From the photo it looks like the new growth you mention is quite low down on the trunk. The leaves on this new growth do not appear to resemble those of an euonymus plant. Perhaps your tree was propagated by grafting and the graft union has failed. (Hopefully, you were made aware of this at time of purchase). If not take a good look at the base of the trunk. A graft would be pretty obvious. The rootstock may have become partly or completely separated from the trunk (scion) causing the failure and there may be signs of decay around the join. This would compromise the flow of nutrients from the rootstock to the top growth resulting in dieback, poor growth or death in the top part of the plant. The root system remains alive and sends up suckers. This could well be the case in your situation and its unlikely your tree will come back to its former glory.
You mention that some of the branches are dry and brittle. If you still want to try something then start by pruning out those branches. (A good way of checking which branches are still alive scrape the surface of the bark and if you see green and it feels slightly damp to the touch there’s life. A dead limb will be brown and hard to scrape). You probably will have to wait until next spring to see if this has any affect.

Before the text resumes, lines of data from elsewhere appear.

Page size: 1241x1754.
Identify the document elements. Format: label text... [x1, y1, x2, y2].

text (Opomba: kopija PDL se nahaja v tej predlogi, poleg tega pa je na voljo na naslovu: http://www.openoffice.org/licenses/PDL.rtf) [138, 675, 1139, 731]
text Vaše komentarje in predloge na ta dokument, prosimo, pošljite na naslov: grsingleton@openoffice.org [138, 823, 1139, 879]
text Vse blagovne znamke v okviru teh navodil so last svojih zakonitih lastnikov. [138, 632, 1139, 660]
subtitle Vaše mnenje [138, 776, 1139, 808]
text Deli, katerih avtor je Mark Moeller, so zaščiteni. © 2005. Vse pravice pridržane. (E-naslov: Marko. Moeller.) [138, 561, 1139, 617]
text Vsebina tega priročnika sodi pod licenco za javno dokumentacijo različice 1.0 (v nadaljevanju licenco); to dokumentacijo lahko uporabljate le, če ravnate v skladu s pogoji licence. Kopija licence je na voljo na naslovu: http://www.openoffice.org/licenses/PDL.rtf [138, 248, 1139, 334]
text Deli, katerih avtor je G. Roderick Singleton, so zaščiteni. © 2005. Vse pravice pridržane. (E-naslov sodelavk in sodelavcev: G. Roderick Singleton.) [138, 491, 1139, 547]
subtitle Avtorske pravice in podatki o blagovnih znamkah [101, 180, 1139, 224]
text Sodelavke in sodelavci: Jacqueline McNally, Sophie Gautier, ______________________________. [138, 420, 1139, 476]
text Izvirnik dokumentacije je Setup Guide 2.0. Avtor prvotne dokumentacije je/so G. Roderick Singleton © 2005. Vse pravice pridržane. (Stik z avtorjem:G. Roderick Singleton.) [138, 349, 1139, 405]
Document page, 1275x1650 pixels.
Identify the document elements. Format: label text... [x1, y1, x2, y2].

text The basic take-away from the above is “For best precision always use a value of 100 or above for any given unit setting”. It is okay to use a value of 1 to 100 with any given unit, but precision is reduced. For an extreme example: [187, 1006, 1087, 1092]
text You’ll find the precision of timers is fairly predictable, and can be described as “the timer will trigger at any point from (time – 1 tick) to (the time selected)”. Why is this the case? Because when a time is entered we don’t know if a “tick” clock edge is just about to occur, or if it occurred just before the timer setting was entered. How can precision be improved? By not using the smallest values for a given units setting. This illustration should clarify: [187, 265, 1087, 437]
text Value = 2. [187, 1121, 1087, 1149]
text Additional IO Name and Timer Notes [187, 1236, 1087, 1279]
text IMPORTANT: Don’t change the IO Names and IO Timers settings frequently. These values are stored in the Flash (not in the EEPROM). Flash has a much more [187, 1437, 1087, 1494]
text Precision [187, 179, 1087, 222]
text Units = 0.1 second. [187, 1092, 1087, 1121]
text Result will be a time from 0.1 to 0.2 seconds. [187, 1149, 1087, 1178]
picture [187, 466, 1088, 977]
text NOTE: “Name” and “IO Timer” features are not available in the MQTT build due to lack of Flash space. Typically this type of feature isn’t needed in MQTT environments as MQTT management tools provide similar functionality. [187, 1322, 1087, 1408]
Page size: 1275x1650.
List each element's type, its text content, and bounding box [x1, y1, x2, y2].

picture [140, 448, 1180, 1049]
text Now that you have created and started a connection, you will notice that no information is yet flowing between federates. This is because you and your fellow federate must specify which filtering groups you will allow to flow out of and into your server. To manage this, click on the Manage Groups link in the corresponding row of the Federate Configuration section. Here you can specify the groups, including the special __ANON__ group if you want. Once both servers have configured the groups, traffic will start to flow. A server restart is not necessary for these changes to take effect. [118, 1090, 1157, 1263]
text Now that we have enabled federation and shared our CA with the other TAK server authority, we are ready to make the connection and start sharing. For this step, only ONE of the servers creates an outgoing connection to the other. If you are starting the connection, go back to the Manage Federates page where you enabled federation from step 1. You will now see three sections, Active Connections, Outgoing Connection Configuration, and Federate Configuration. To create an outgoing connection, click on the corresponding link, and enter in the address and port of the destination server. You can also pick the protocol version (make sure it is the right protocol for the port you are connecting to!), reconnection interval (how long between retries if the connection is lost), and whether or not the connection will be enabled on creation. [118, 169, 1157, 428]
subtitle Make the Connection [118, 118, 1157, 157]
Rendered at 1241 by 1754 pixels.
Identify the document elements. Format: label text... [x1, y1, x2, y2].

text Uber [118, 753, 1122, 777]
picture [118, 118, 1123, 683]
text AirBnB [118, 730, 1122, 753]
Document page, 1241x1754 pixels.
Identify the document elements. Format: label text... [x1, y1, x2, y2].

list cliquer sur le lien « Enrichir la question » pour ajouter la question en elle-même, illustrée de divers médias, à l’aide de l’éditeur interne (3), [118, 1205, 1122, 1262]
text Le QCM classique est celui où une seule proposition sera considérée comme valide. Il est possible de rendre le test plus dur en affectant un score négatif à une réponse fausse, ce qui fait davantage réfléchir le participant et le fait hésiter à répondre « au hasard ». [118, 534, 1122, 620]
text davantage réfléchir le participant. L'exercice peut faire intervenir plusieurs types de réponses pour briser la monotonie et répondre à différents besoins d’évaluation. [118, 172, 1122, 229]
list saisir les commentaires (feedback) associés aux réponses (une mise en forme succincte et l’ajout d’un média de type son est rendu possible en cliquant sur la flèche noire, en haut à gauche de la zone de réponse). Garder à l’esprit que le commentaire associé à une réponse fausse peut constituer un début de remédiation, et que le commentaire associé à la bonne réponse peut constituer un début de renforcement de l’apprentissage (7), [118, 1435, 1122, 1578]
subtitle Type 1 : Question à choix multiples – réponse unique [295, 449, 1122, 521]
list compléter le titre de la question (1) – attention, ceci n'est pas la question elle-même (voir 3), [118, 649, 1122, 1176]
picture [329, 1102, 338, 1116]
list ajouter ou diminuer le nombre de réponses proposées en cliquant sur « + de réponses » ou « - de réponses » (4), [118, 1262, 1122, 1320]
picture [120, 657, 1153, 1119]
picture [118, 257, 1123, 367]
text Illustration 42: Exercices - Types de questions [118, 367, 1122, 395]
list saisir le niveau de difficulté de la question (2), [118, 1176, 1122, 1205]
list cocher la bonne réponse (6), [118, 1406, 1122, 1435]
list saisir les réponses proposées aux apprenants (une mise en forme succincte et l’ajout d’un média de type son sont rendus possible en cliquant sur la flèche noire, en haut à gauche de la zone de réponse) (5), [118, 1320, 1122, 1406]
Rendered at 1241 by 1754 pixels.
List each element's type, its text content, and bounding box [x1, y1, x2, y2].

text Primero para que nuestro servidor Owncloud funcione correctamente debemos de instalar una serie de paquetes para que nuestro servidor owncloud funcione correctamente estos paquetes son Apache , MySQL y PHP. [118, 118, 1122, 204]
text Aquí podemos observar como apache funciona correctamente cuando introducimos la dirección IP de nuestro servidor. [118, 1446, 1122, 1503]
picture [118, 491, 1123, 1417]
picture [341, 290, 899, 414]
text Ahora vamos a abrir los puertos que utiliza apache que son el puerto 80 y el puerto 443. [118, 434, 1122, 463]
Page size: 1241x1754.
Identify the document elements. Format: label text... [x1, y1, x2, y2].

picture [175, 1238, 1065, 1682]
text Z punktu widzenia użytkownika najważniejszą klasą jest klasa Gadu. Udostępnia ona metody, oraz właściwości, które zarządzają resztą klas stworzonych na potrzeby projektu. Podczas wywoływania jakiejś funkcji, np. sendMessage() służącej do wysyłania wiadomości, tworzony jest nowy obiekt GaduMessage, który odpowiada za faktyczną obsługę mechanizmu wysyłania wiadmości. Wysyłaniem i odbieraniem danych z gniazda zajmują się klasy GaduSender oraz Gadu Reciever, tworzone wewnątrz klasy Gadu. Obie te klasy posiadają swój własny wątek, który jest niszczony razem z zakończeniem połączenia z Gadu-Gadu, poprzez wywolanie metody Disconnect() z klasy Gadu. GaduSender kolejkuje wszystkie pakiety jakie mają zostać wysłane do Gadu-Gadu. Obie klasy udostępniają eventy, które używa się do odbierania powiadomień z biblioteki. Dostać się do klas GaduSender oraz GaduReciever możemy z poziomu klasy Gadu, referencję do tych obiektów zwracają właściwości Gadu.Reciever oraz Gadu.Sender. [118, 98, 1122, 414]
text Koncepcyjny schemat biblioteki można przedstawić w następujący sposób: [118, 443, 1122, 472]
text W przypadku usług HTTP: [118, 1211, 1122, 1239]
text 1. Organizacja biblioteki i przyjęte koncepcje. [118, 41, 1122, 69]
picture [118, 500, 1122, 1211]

All euonymus species prefer full sun or light shade and fertile, moist, well-drained soil. They do not tolerate waterlogged soil. You might want to check that. Presumably you eased off on the watering as you said you were worried about over watering, which can cause leaves to drop off. Try putting mulch around the base of the tree, without touching the trunk, to increase drainage. By the way forget about fertilizing at this point.
Unfortunately, euonymus is prone to a number of insects and diseases. The most common and serious being scale and caterpillars. Look for small bumps on the branches for scale and for the presence of caterpillars you would see webbing and the caterpillars themselves. Both will cause leaves to drop and serious infestations these critters will completely defoliate the plant. There are also a number of fungal diseases that will cause leaves to drop causing defoliation. Cool wet springs exacerbate the problem. In all these cases keep the ground clean below the tree by raking up and destroying leaves.
Here are some links to articles on how to care for your euonymus:
Good luck with bringing your euonymus tree back to life.